As legislators inch closer to passing an extension to state and local Internet access tax ban, a recent vote by the U.S. House of Representatives last week may have inadvertently left the door open for taxation on e-mail and other services.
John Luckey, a lawyer from the government’s Congressional Research Service (CRS), warned earlier this week that language in the House’s tax ban bill — H.R. 3678, the Internet Tax Freedom Act Amendments — may not address issues of taxation on other online services.
Luckey, a legislative attorney for the CRS’s American law division, said in an Oct. 24 memorandum to Sen. Ron Wyden (D-Ore.) that the House bill’s language might not apply to paid services like e-mail, which aren’t necessarily provided by a user’s ISP.
“The ‘enables users to connect’ language… would limit the moratorium to taxes upon the connection provider and services they provide,” Luckey wrote. “Thus, if an Internet user utilized one provider to connect to the Internet and another paid provider of, for instance, e-mail services, the connection provider would be covered by the moratorium but not the paid e-mail provider.”
The House passed its version of the tax ban extension Oct. 16.
Unlike that bill, the Senate’s version, which passed yesterday by a wide margin, retains the less-restrictive language of the original law.
However, the Senate and House versions need to be reconciled before the bill can be submitted to President Bush for his signature.
Wyden, who serves on the Senate Finance committee and who co-authored the original 1998 Internet Tax Freedom Act, brought up Luckey’s memorandum on the Senate floor yesterday to prevent the House language from being incorporated into the bill’s final version.

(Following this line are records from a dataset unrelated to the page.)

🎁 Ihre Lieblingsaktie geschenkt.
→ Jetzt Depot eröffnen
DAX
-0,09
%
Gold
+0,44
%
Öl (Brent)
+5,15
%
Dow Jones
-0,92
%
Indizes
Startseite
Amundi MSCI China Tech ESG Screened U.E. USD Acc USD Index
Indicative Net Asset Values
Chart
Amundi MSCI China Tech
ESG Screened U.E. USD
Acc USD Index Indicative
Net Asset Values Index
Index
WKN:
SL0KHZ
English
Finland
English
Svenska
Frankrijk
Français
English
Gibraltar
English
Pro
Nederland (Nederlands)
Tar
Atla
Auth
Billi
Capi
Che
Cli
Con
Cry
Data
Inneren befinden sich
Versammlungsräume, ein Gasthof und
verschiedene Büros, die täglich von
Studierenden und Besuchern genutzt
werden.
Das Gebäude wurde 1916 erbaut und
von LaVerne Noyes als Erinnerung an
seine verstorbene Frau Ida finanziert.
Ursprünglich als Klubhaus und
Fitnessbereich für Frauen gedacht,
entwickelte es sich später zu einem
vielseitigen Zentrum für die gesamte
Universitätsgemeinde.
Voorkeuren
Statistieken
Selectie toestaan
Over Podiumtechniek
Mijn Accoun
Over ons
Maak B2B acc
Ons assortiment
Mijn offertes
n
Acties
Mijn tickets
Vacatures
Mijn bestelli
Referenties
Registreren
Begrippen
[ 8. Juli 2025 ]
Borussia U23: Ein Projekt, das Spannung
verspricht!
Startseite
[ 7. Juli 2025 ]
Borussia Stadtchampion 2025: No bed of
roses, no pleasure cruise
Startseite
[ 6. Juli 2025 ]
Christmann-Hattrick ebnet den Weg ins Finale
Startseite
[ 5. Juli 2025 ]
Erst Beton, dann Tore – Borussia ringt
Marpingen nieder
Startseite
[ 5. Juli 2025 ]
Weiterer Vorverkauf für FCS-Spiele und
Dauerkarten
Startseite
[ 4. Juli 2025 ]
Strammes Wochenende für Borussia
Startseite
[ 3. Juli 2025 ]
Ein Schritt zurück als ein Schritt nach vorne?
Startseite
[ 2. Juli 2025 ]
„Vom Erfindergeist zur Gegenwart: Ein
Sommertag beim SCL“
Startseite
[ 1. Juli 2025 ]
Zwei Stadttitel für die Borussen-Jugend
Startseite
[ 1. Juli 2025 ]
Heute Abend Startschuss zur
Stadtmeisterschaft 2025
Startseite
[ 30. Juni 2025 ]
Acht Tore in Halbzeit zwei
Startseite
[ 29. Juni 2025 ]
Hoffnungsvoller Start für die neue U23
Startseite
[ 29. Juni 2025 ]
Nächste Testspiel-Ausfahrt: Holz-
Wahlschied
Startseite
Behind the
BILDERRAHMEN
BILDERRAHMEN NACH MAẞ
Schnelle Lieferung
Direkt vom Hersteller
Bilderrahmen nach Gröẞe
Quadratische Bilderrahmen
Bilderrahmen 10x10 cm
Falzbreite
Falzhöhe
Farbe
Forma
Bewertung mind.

“If you …get your Internet access from Verizon, under the House language, that would continue to be protected,” Wyden said. “But if you get your e-mail from, say, another provider — perhaps EarthLink or Google or Yahoo — under the language that was passed by the other body, that could be taxed. I do not think any member of this body wants that to happen. Also… it would also allow the taxation ‘of many more products and services than the existing exemption under the current moratorium.'”
Unless the Senate and House pass a conference bill and submit it to the president for signature before Nov. 1, the existing moratorium will expire.